BBX is a construction system that provides dual protection against blast and ballistic threat, uniquely achieving C15 blast resistance and BR7 ballistic resistance.
The BBX block system is similar to concrete blocks, composed of cement and fine aggregates, but with a difference, using bespoke materials instead of stone aggregate as part of the mix. This material provides the block with substantial tensile capacity and vastly increased shear modulus, allowing the product to flex under force and dissipate the energy of a bullet and blast overpressure and preventing internal spalling.
Due to its elastic properties, BBX can return to its original shape and preserve its structural integrity.
When compared to reinforced concrete and other equivalent blast or ballistic related materials, the BBX blocks are the same weight as a normal solid dense concrete block, and can be installed using traditional methods, incorporating their thin joint system.

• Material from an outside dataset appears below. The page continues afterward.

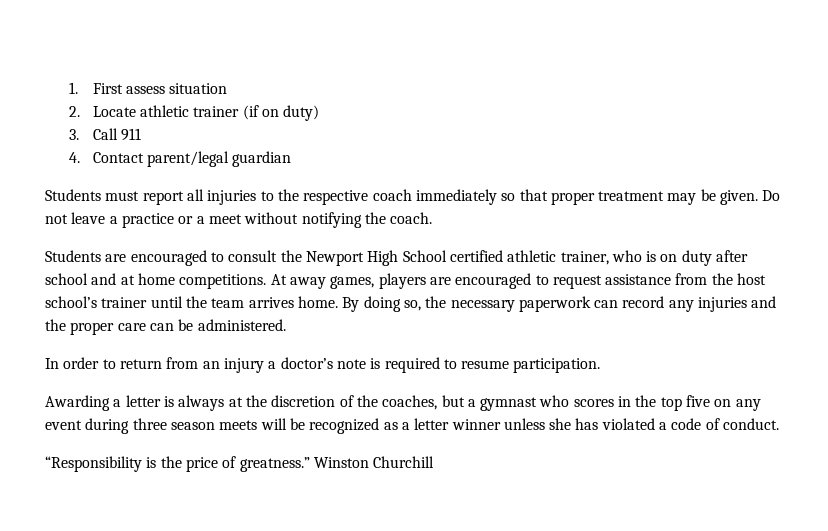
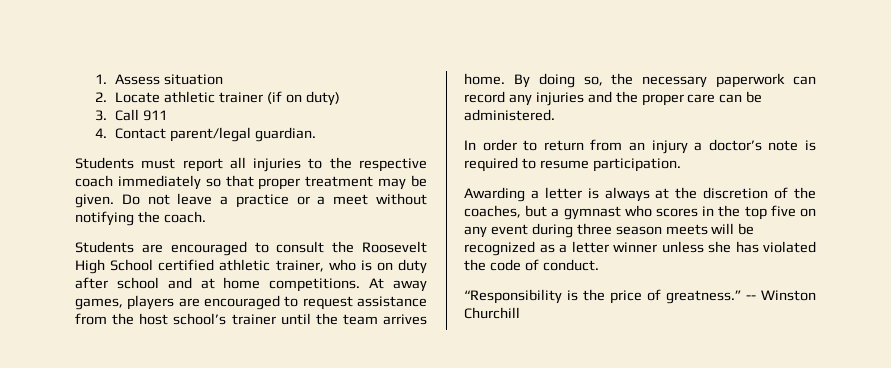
[92,83,165,94] First assess -> [115,74,161,85] Assess
[232,151,292,167] guardian -> [255,127,317,142] guardian.
[305,251,364,266] Newport -> [362,241,427,253] Roosevelt
[659,422,668,430] a -> [464,259,486,271] the
(310, 464) none -> [746,295,756,300] --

Tarmac Building Products has developed the BBX blocks in partnership with RWS Ltd, which has worked on embassies, Ministry of Defence and other public sector buildings around the world, designing, manufacturing and installing blast and ballistic product systems.

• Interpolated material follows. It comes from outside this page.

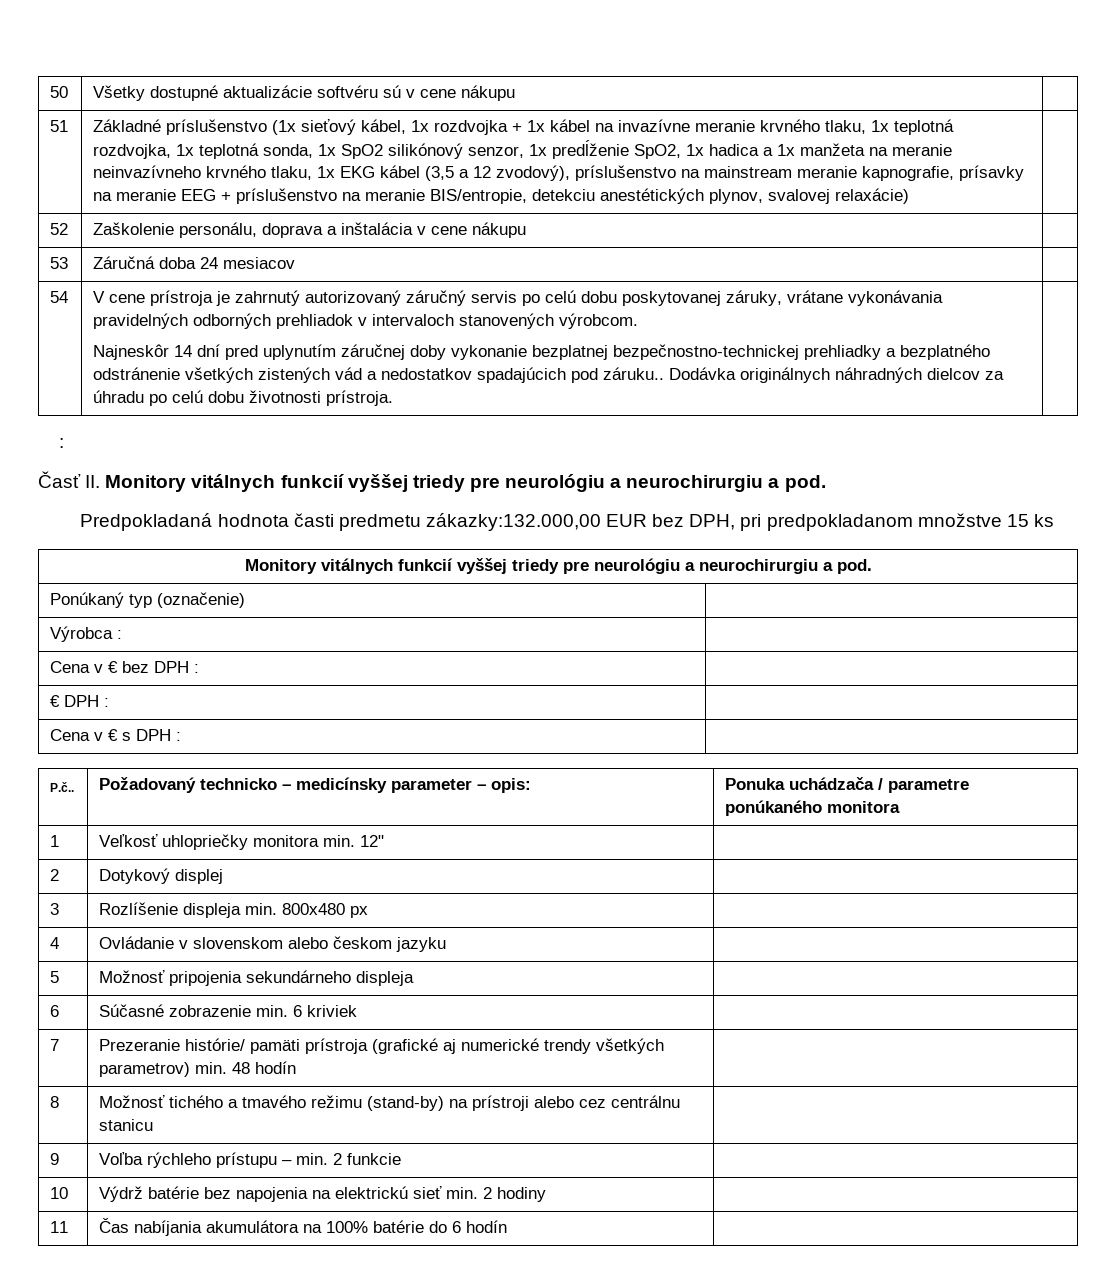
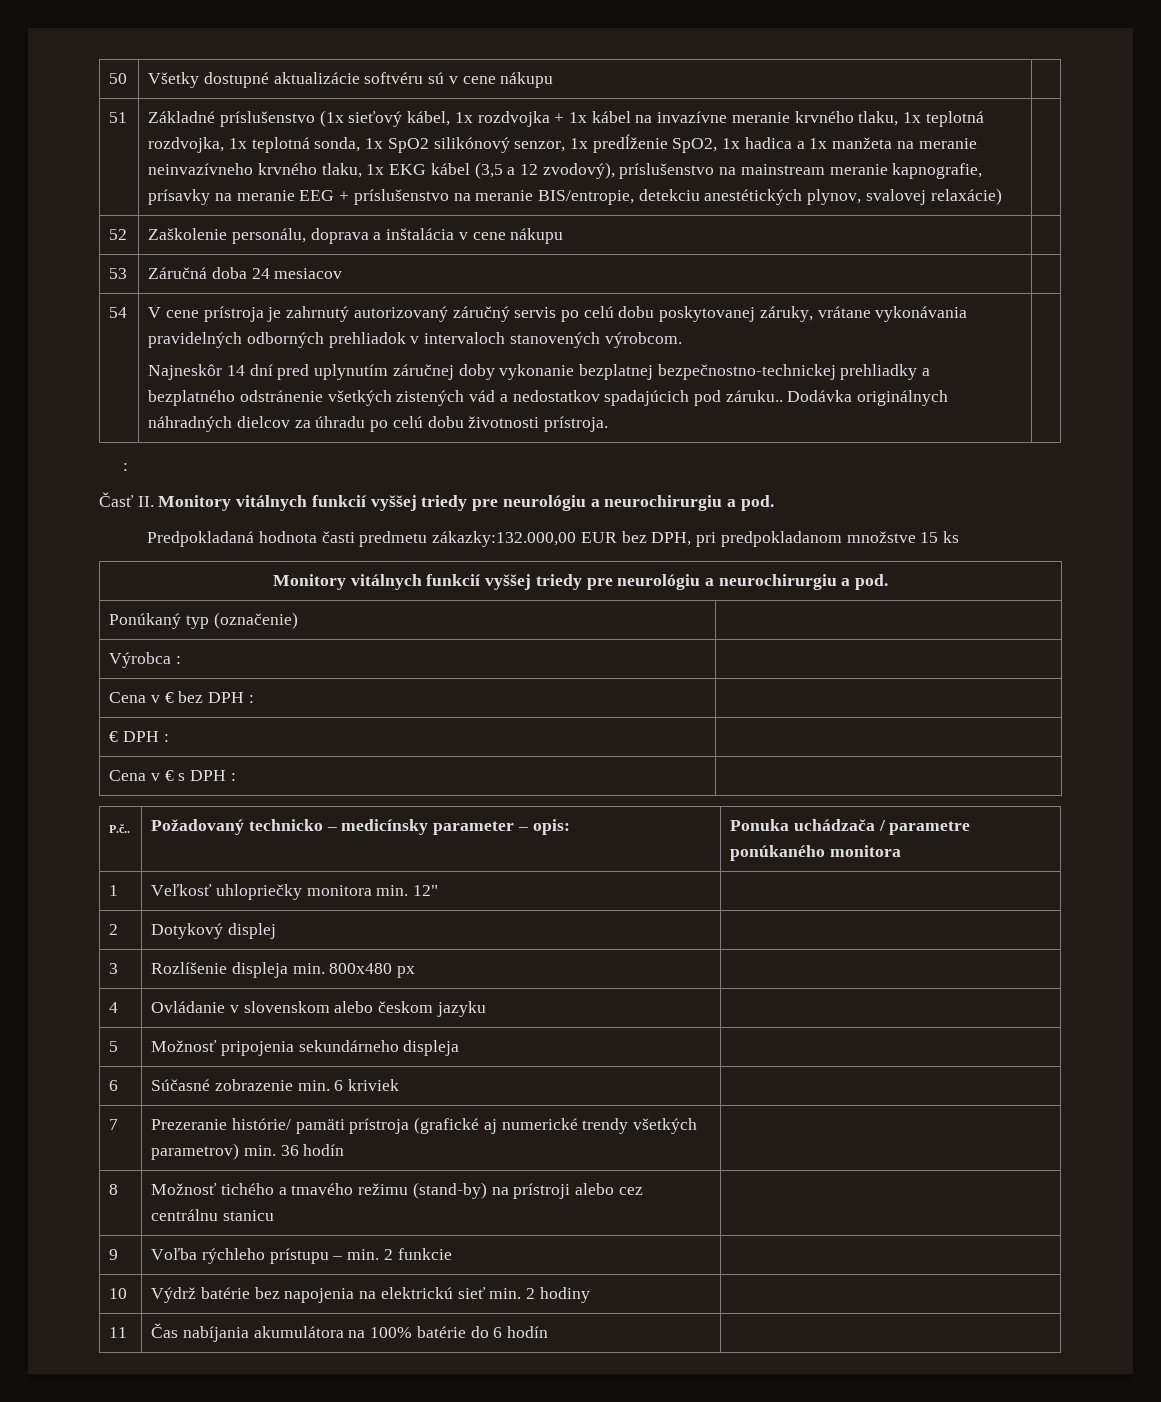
[232,1062,251,1074] 48 -> [280,1145,299,1156] 36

RWS and Tarmac says that it is the first and only product of its kind but, despite its capabilities, BBX is installed using normal construction methods.
They say that BBX meets the C15 blast protection category and the BR7 ballistic category, as well as preventing projectile penetration and spalling – a key danger to building occupants and equipment, which, up to now, has proven difficult to neutralise using singular construction systems.
RWS projects director Stewart Liberatore said: “The BBX system truly is ground-breaking. We have worked with and installed products with either excellent ballistic or blast protection capabilities, but never both – it wasn’t believed to be possible.”
Tarmac Building Products head of new product development Paul Beswick added: “BBX means for the first time we are able to use a single solution to terrorism and other armed threats. The system uses standard construction methods – this means building design is not negatively impacted and constructions costs can be kept down because the installation is both straightforward and time-efficient.”
Pictured above is a generic guardhouse built using 440 x 215 x 140 mm BBX block laid flat and in broken bond configuration.
Pictured below is a BBX wall after being fired at with 30mm Rarden cannon shells fired from a Warrior IFV F510. The photograph shows the three rounds fired into each of the three target areas at the wall, with no penetration.